Borrowers can track the benchmark rates themselves. Borrowers have to rely on their bank to inform them about rate changes.
Loan interest rates are volatile. Loan interest rates are relatively stable.
The cost of funds of the bank does not have an impact on interest rates. The cost of funds of the bank, such as g-sec rates, low-cost deposits, the liquidity in the banking system, etc., determines its MCLR.
Immediate resetting of loan interest rates. The reset period for loan interest rates are long, typically 6 to 12 months.
The burden of interest can be lower in RLLR home loans. The interest burden can be higher in MCLR home loans.

It is worth noting that existing MCLR home loan borrowers can shift to RLLR home loans without any extra cost. However, there can be some administrative charges.

The Significance of RLLR

The RBI has been keeping the repo rate untouched for a while. It can be assumed as a good sign as it shows the Indian government’s intention of creating a positive and hopeful environment for prospective homebuyers who are looking forward to applying for RLLR home loans. The lenders are also likely to retain the interest rates until the next change in the repo rate.

The Flip Side

The RLLR home loan is designed to deliver the maximum benefit to the retail borrower. However, it can have a flip side as well.If the RBI decides to increase the repo rate instead of cutting it, you might end up paying higher EMIs.
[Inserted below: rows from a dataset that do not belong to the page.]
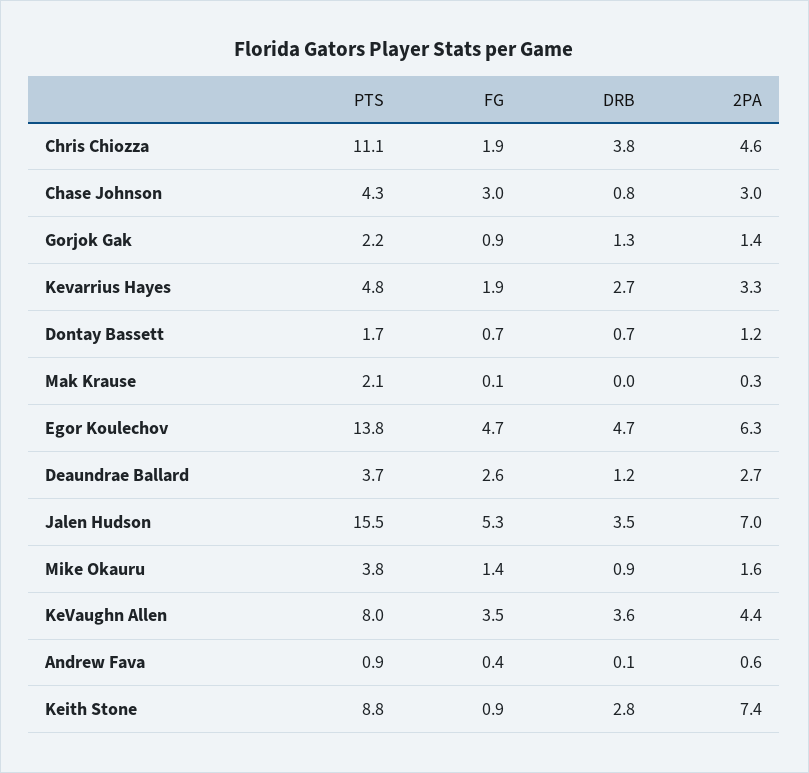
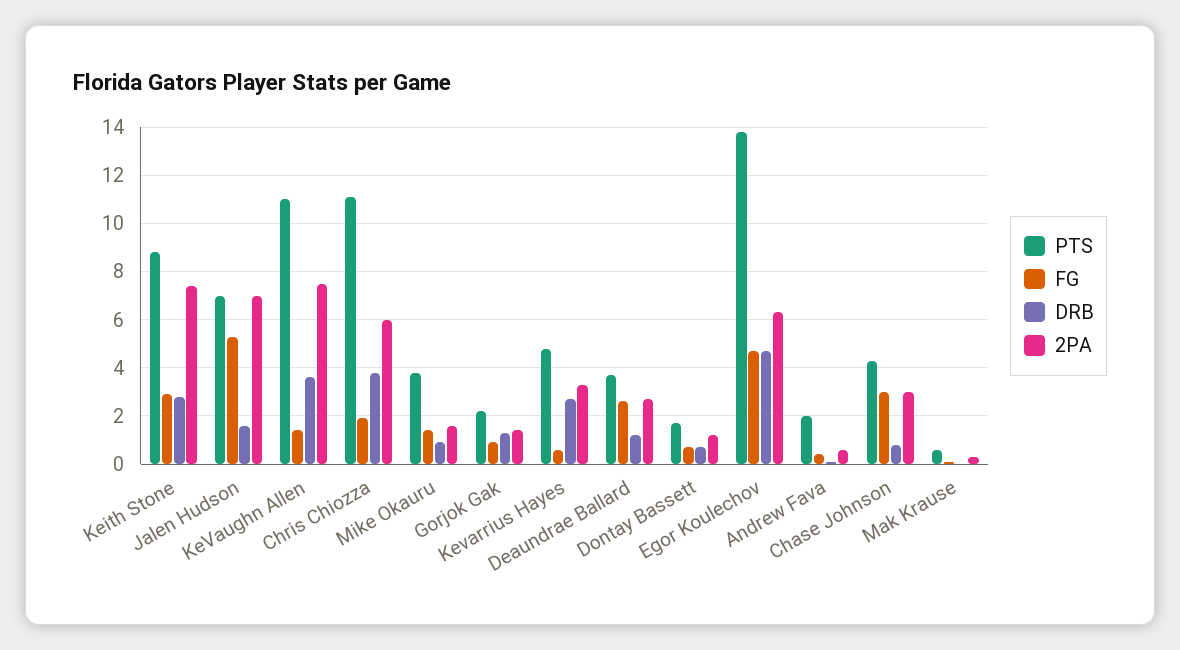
  {
    "PTS": {
      "Chris Chiozza": 11.1,
      "Chase Johnson": 4.3,
      "Gorjok Gak": 2.2,
      "Kevarrius Hayes": 4.8,
      "Dontay Bassett": 1.7,
-     "Mak Krause": 2.1,
+     "Mak Krause": 0.5,
      "Egor Koulechov": 13.8,
      "Deaundrae Ballard": 3.7,
-     "Jalen Hudson": 15.5,
+     "Jalen Hudson": 7,
      "Mike Okauru": 3.8,
-     "KeVaughn Allen": 8,
+     "KeVaughn Allen": 11,
-     "Andrew Fava": 0.9,
+     "Andrew Fava": 2,
      "Keith Stone": 8.8
    },
    "FG": {
      "Chris Chiozza": 1.9,
      "Chase Johnson": 3,
      "Gorjok Gak": 0.9,
-     "Kevarrius Hayes": 1.9,
+     "Kevarrius Hayes": 0.5,
      "Dontay Bassett": 0.7,
      "Mak Krause": 0.1,
      "Egor Koulechov": 4.7,
      "Deaundrae Ballard": 2.6,
      "Jalen Hudson": 5.3,
      "Mike Okauru": 1.4,
-     "KeVaughn Allen": 3.5,
+     "KeVaughn Allen": 1.5,
      "Andrew Fava": 0.4,
-     "Keith Stone": 0.9
+     "Keith Stone": 3
    },
    "DRB": {
      "Chris Chiozza": 3.8,
      "Chase Johnson": 0.8,
      "Gorjok Gak": 1.3,
      "Kevarrius Hayes": 2.7,
      "Dontay Bassett": 0.7,
      "Mak Krause": 0,
      "Egor Koulechov": 4.7,
      "Deaundrae Ballard": 1.2,
-     "Jalen Hudson": 3.5,
+     "Jalen Hudson": 1.5,
      "Mike Okauru": 0.9,
      "KeVaughn Allen": 3.6,
      "Andrew Fava": 0.1,
      "Keith Stone": 2.8
    },
    "2PA": {
-     "Chris Chiozza": 4.6,
+     "Chris Chiozza": 6,
      "Chase Johnson": 3,
      "Gorjok Gak": 1.4,
      "Kevarrius Hayes": 3.3,
      "Dontay Bassett": 1.2,
      "Mak Krause": 0.3,
      "Egor Koulechov": 6.3,
      "Deaundrae Ballard": 2.7,
      "Jalen Hudson": 7,
      "Mike Okauru": 1.6,
-     "KeVaughn Allen": 4.4,
+     "KeVaughn Allen": 7.5,
      "Andrew Fava": 0.6,
      "Keith Stone": 7.4
    }
  }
Additionally, considering the fact that most banks reset their RLLR loan interest rates once in three months, volatility.For example, if RBI decides to increase the repo rate by just 10 basis points, then your RLLR interest rate of 4 per cent will become 4.10. Adding bank spread into this can result in an actual interest rate of around 7.3 per cent.

The Other Contributing Factors on Home Loan Interest Rates

Interest rates can also depend upon various factors such as loan amount, CIBIL score, loan repayment tenure, previous loan burden, income stability, etc.A bank can offer special lending rates depending upon the customer and his relationship with the bank. These special rates can be higher or lower than the standard interest rates on offer.

Should Existing Home Loan Borrowers Switch to RLLR?

The existing borrowers who have to pay EMI for a long tenure can consider moving from the earlier lending rate systems like BLR or MCLR to the RLLR because it is a more transparent method. Furthermore, borrowers can expect a lower burden of EMI payment as the RBI cuts repo rates.However, if you are nearing the end of your loan repayment tenure, then it is advised not to switch lending rates as you may end up paying unnecessary expenses.Moreover, you should consider your credit score before deciding to switch. A credit score of 750 or higher is considered a good credit score.Banks prefer a borrower with a good credit score and may forego the margin cost which may result in lower interest rates and EMI. On the contrary, you might have to pay higher interest rates if your credit score is poor.Fortunately, maintaining a good credit score is not a difficult task. All you need is to follow a few easy steps.

  • You only need to pay your EMIs and credit card dues on time.
  • Refrain from using your credit card to its full limit.
  • Do not apply for multiple loan applications quickly as it shows desperation for a loan.

Final Verdict

While it is still early to gauge the long term impact of RLLR on the Indian lending scenario, it seems to be the right way forward to greater transparency and focus on the borrower’s interest. The borrowers, on their part, can keep themselves updated on the latest happenings in this sector so that they can avail of the maximum benefit from this system.

DISCLAIMER

The information contained herein is generic in nature and is meant for educational purposes only. Nothing here is to be construed as an investment or financial or taxation advice nor to be considered as an invitation or solicitation or advertisement for any financial product. Readers are advised to exercise discretion and should seek independent professional advice prior to making any investment decision in relation to any financial product. Aditya Birla Capital Group is not liable for any decision arising out of the use of this information.